Die Romanhandlung beginnt mit der Kapitulation Italiens am 8. September 1943. Die Infanterieeinheiten, zu denen der Protagonist des Romans, Gühler, gehört, marschieren den sich von Neapel aus nähernden Amerikanern entgegen. Am Monte Cassino werden sie auseinandergerissen, graben sich auf der Flanke des Berges ein und sind während der Entscheidungsschlacht im Mai 1944 dem Trommelfeuer der amerikanischen Artillerie tagelang hilflos ausgesetzt.

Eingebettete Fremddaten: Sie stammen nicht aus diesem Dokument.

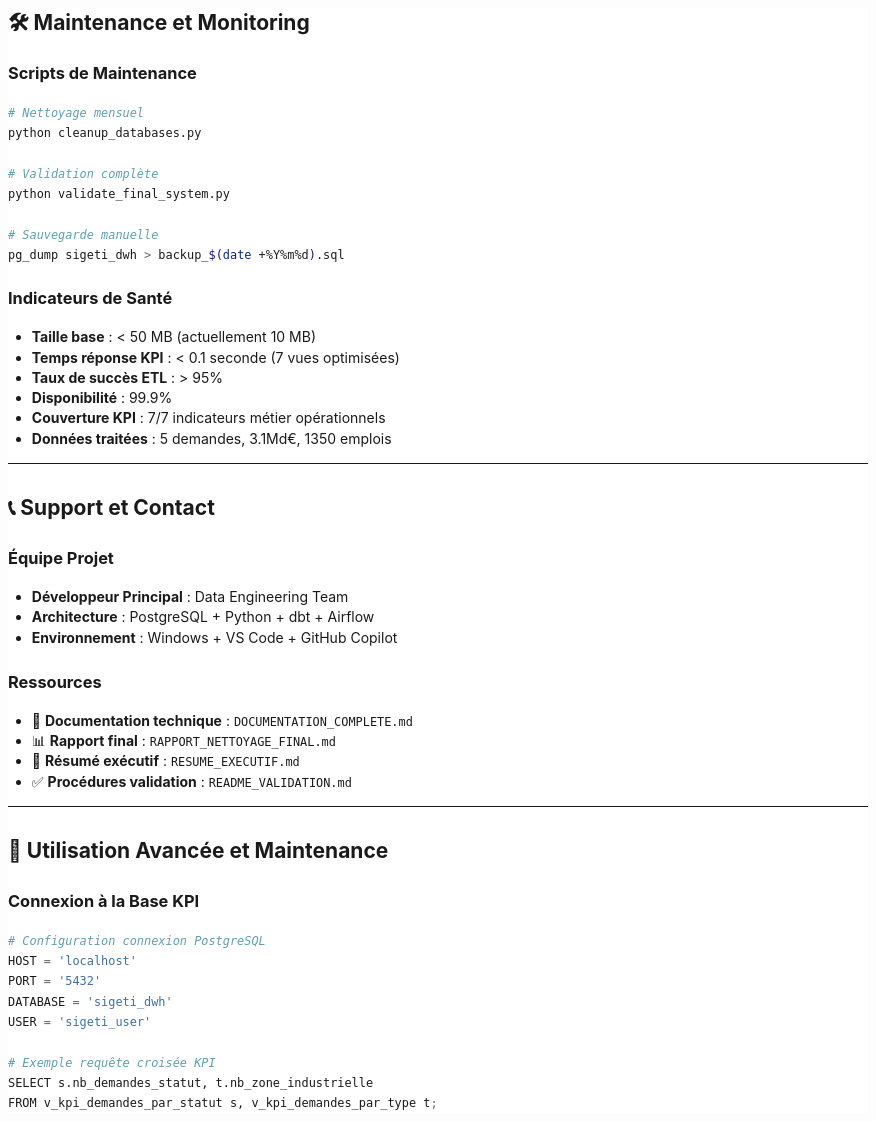 ## 🛠️ Maintenance et Monitoring

### Scripts de Maintenance
```bash
# Nettoyage mensuel
python cleanup_databases.py

# Validation complète
python validate_final_system.py

# Sauvegarde manuelle
pg_dump sigeti_dwh > backup_$(date +%Y%m%d).sql
```

### Indicateurs de Santé
- **Taille base** : < 50 MB (actuellement 10 MB)
- **Temps réponse KPI** : < 0.1 seconde (7 vues optimisées)
- **Taux de succès ETL** : > 95%
- **Disponibilité** : 99.9%
- **Couverture KPI** : 7/7 indicateurs métier opérationnels
- **Données traitées** : 5 demandes, 3.1Md€, 1350 emplois

---

## 📞 Support et Contact

### Équipe Projet
- **Développeur Principal** : Data Engineering Team
- **Architecture** : PostgreSQL + Python + dbt + Airflow
- **Environnement** : Windows + VS Code + GitHub Copilot

### Ressources
- 📖 **Documentation technique** : `DOCUMENTATION_COMPLETE.md`
- 📊 **Rapport final** : `RAPPORT_NETTOYAGE_FINAL.md`
- 🎯 **Résumé exécutif** : `RESUME_EXECUTIF.md`
- ✅ **Procédures validation** : `README_VALIDATION.md`

---

## 🔧 Utilisation Avancée et Maintenance

### Connexion à la Base KPI
```python
# Configuration connexion PostgreSQL
HOST = 'localhost'
PORT = '5432'
DATABASE = 'sigeti_dwh' 
USER = 'sigeti_user'

# Exemple requête croisée KPI
SELECT s.nb_demandes_statut, t.nb_zone_industrielle 
FROM v_kpi_demandes_par_statut s, v_kpi_demandes_par_type t;
```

„Ich halte dieses Trommeln nicht mehr aus“, sagte Hesse, „drüben haben sie alles zur Sau gemacht. Tag und Nacht immer dieselbe Scheiße. Sie sind alle fertig. Sie warten bloß noch, dass die Amerikaner kommen.“ „Von mir aus zieht die weißen Lappen hoch!“ „Ergeben?“ sagte Gühler. „Ich bin fertig“, schrie Buschmann, „fertig, sage ich euch. War zwei Jahre in Russland, aber das hier ist die Hölle, das ist Wahnsinn, das ist kein Krieg mehr.“ „Krieg ist immer Wahnsinn“, sagte Gühler langsam.

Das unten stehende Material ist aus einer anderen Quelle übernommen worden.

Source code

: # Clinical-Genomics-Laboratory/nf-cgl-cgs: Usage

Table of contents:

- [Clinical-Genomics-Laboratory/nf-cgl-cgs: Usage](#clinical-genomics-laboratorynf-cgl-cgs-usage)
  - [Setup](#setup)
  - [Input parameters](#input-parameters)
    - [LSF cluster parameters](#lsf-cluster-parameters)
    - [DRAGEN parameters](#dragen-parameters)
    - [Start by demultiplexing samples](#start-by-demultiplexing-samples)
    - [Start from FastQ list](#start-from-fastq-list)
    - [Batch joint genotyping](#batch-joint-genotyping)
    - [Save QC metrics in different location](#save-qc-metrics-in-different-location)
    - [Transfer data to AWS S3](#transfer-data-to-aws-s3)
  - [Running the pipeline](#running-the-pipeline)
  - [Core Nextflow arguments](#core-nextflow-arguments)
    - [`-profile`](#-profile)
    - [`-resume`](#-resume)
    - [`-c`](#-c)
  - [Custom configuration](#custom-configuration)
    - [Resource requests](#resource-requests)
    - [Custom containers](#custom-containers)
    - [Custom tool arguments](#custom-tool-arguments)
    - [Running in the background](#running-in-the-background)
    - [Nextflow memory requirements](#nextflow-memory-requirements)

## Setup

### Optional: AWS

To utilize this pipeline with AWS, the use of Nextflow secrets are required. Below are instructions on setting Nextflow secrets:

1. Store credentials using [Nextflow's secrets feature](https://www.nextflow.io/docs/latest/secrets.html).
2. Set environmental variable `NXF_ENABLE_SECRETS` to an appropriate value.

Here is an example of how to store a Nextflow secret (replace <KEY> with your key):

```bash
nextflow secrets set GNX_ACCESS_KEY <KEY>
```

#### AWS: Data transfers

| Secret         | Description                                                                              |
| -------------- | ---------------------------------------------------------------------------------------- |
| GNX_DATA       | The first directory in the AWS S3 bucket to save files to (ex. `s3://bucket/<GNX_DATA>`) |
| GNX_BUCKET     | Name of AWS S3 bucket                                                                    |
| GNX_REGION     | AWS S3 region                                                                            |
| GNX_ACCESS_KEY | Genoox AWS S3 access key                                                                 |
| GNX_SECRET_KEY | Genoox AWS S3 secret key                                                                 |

Schließlich ergeben sie sich und treten die Seereise in die Kriegsgefangenenlager in den USA an. Dort sind sie zwar gut versorgt und fern der unmittelbaren Lebensgefahr. Nicht aber fern jeder Gefahr. Denn die interne Lagerverwaltung der deutschen Kriegsgefangenen wird von fanatischen Nazis beherrscht. Mit den gleichen Methoden, mit denen von 1933 an die SA die Bevölkerung in Deutschland unter ihre Knute zwang, terrorisieren sie nun auch hier ihre Mitgefangenen. Die Amerikaner stören sich nicht groß daran: Sie machen keinen Unterschied, für sie sind alle deutschen Soldaten Nazis. – Allein dieser zweite Teil des Romans macht ihn zu etwas Besonderen. Denn die Gefangenschaft bei den Westalliierten ist kaum Gegenstand der deutschen Kriegsliteratur. Und wenn, wird sie im Rückblick oft verklärt, der lange Atem der Nazigewalt aber verdrängt.

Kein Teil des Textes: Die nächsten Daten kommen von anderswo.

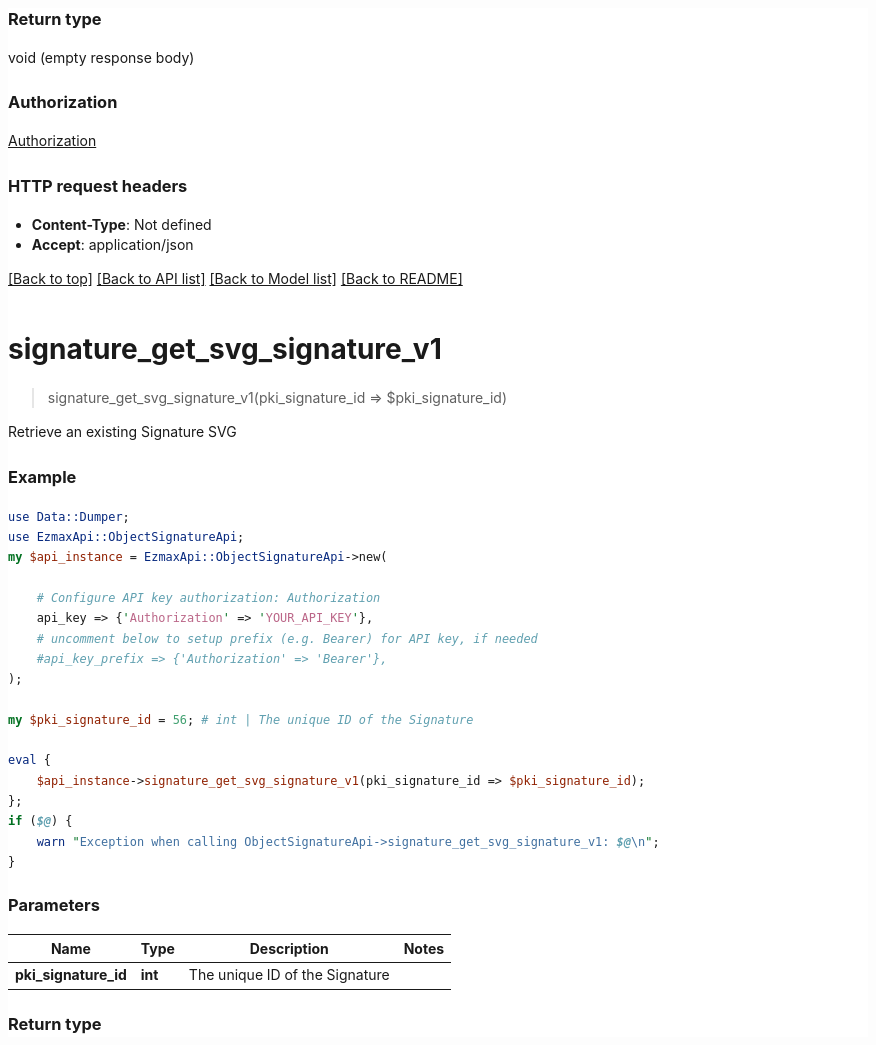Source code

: ### Return type

void (empty response body)

### Authorization

[Authorization](../README.md#Authorization)

### HTTP request headers

 - **Content-Type**: Not defined
 - **Accept**: application/json

[[Back to top]](#) [[Back to API list]](../README.md#documentation-for-api-endpoints) [[Back to Model list]](../README.md#documentation-for-models) [[Back to README]](../README.md)

# **signature_get_svg_signature_v1**
> signature_get_svg_signature_v1(pki_signature_id => $pki_signature_id)

Retrieve an existing Signature SVG



### Example
```perl
use Data::Dumper;
use EzmaxApi::ObjectSignatureApi;
my $api_instance = EzmaxApi::ObjectSignatureApi->new(

    # Configure API key authorization: Authorization
    api_key => {'Authorization' => 'YOUR_API_KEY'},
    # uncomment below to setup prefix (e.g. Bearer) for API key, if needed
    #api_key_prefix => {'Authorization' => 'Bearer'},
);

my $pki_signature_id = 56; # int | The unique ID of the Signature

eval {
    $api_instance->signature_get_svg_signature_v1(pki_signature_id => $pki_signature_id);
};
if ($@) {
    warn "Exception when calling ObjectSignatureApi->signature_get_svg_signature_v1: $@\n";
}
```

### Parameters

Name | Type | Description  | Notes
------------- | ------------- | ------------- | -------------
 **pki_signature_id** | **int**| The unique ID of the Signature | 

### Return type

Man zählt Richters Roman zur sogenannten „Kahlschlagliteratur“, einer kurzlebigen literarischen Strömung im Nachkriegsdeutschland, die sich durch Form und Thema radikal von jedem nationalsozialistischen Schwulst trennen wollte. Die neue Literatur sollte genau, realistisch und unpsychologisch sein. Formale Vorbilder waren Hemingway und Steinbeck. – Trotzdem wurde aus den „Geschlagenen“ dann doch kein großes Meisterwerk. Zwar ist Richters Sprache karg, er verzichtet weitgehend auf Beschreibungen, erst recht auf die Schilderung der inneren Zustände seiner Protagonisten, beschränkt sich meist auf den Dialog. Doch wirkt das endlose Stakkato der kurzen Sätze, die thematische Eindimensionalität der Dialoge auf Dauer ermüdend. Keiner der Charaktere, selbst Gühler nicht, besitzt Kontur oder gar Tiefenschärfe, zu sehr bleibt die Handlung autobiographischer Bericht, klebt eins zu eins am unmittelbar Erlebten. – Doch wahrscheinlich beruht gerade auf dieser Kunstlosigkeit der Erfolg des Romans und gibt ihm sein bis heute gültiges Gewicht. Jedes Pathos, jede Überhöhung hätte ihm seine Authentizität und damit die Wirkung genommen, auf die es Richter ankam: Er wollte nicht nur Zeugnis vom Wahnsinn des nationalsozialistischen Krieges ablegen, sondern auch von der Verstrickung derjenigen darin, die ihn nicht gewollt aber trotzdem mitgemacht haben.
Hans Werner Richter, Die Geschlagenen. Roman.Mit einem Nachwort von Hans Dieter Zimmermann. Wagenbach 2018. 340 Seiten. 14,90 Euro.